**Problem to work on**
Among the records, which lines hold the word "chateaudepondres"? Pick them out.

**Supplied records**
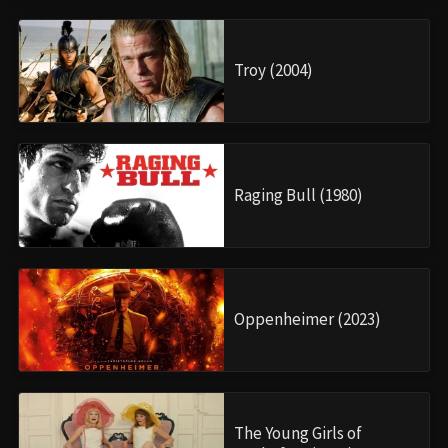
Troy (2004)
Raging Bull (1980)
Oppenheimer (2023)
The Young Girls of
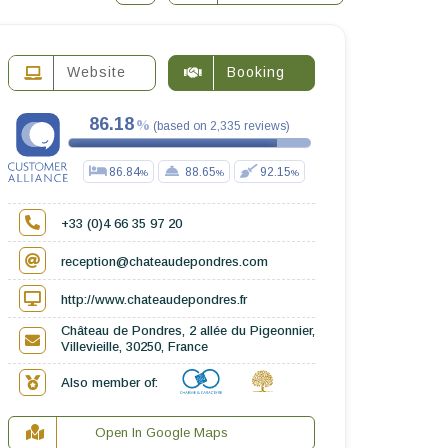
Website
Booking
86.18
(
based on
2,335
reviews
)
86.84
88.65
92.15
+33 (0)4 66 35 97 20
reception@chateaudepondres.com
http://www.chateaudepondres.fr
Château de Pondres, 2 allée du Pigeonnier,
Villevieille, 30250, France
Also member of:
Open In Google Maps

**Problem solution**
reception@chateaudepondres.com
http://www.chateaudepondres.fr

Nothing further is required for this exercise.